With Bingo as her boyfriend, nobody touched her. Nobody even got too close to the stage when she was dancing at work. She was protected, but in order for her to be protected Bingo had to make sure everyone in town knew that the girl was his. Yet it was a double-edged sword. Though it made sure nobody abused or took advantage of the innocent girl, it also made her a target. Anyone who wanted to get to Bingo could go through her. That had to have been what happened. Somebody got to Isabella and forced information out of her. She told them about the heist and they made their move.
“Poor girl…,” Bingo said, thinking about all the things her captors could have done to her. Even though he knew she probably sold him out to save her own skin, he still felt bad about it. She didn’t have a choice. It was all his fault. He just hoped they let her live after they were through with her.

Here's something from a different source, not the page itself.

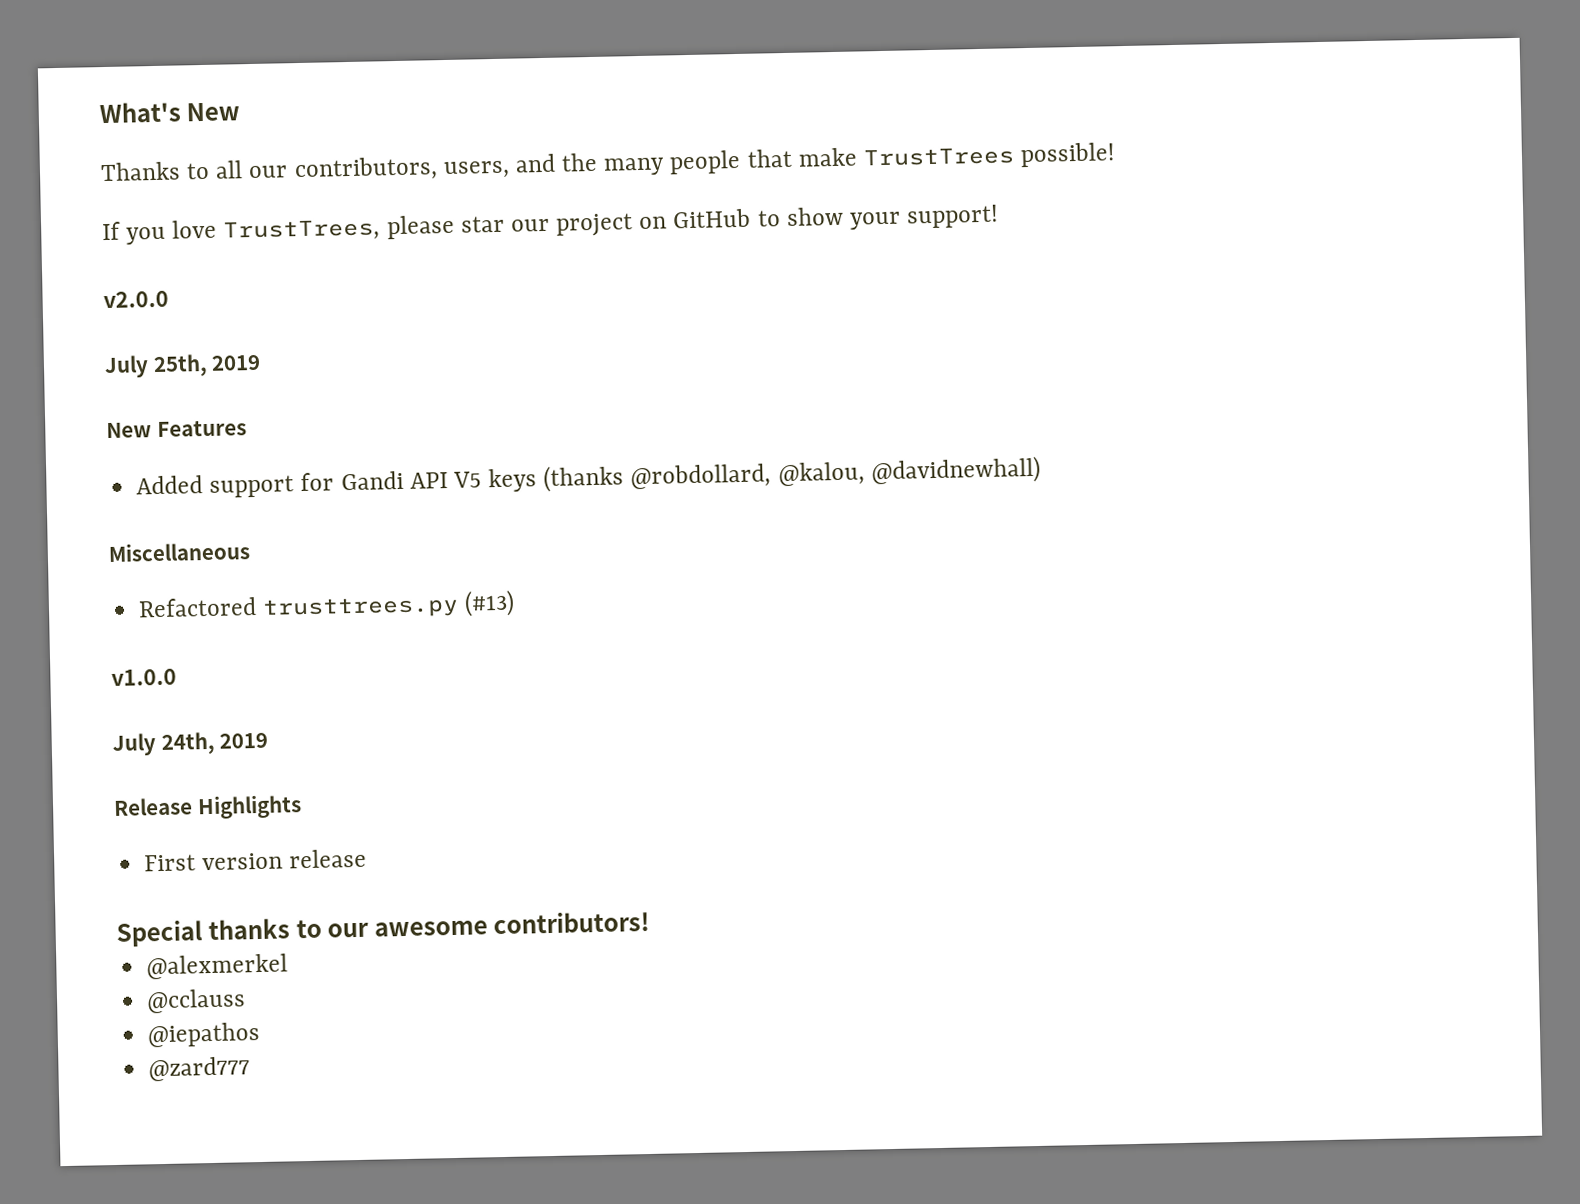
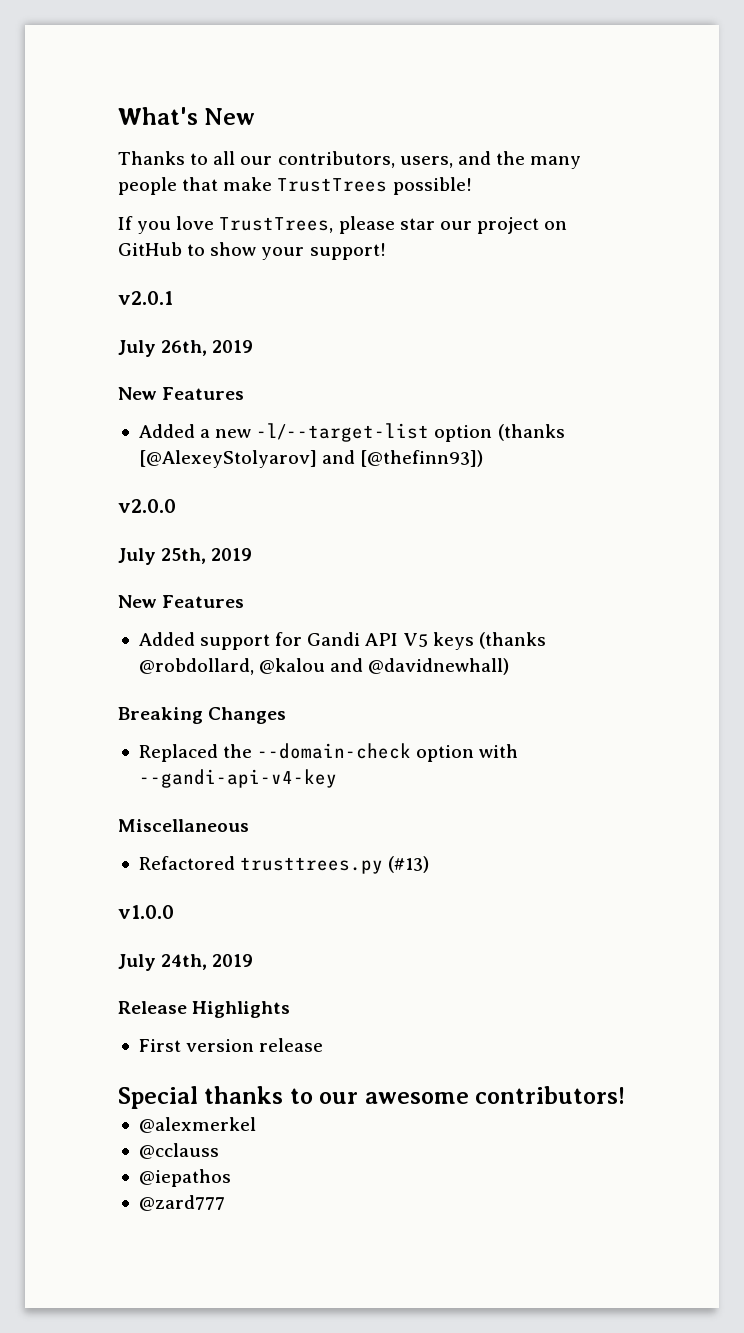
(1000, 216) none -> [118,291,173,305] [118,340,254,357] [118,387,245,400] [138,423,565,442] [138,450,484,468] // v2.0.1 // July 26th, 2019 // New Features // Added a new -l/--target-list option (thanks [@AlexeyStolyarov] and [@thefinn93])
[777,461,865,487] @kalou, -> [259,658,364,674] @kalou and
(1041, 470) none -> [118,707,287,724] [138,743,519,762] [138,769,337,788] // Breaking Changes // Replaced the --domain-check option with --gandi-api-v4-key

“Come on,” Bingo said to the cleaners. “We’re going to Bonkers.”
“Bonkers?” Red Wig asked.
“A strip club.”
Blue Wig asked, “Why are we going to a strip club?”
“What’s wrong with you?” Bingo asked as he went back to his car. “Don’t you like strip clubs?”
The cleaners looked at each other as if their time with the clown would never come to an end.
“He wants us to go with him to a strip club now?” Red Wig asked his partner.
“What’s he think we are, members of his crew or something?” Blue Wig asked.
“This day just keeps getting weirder and weirder,” Red Wig said.
But no matter how much they complained about it, they still couldn’t figure out a way to escape from their predicament.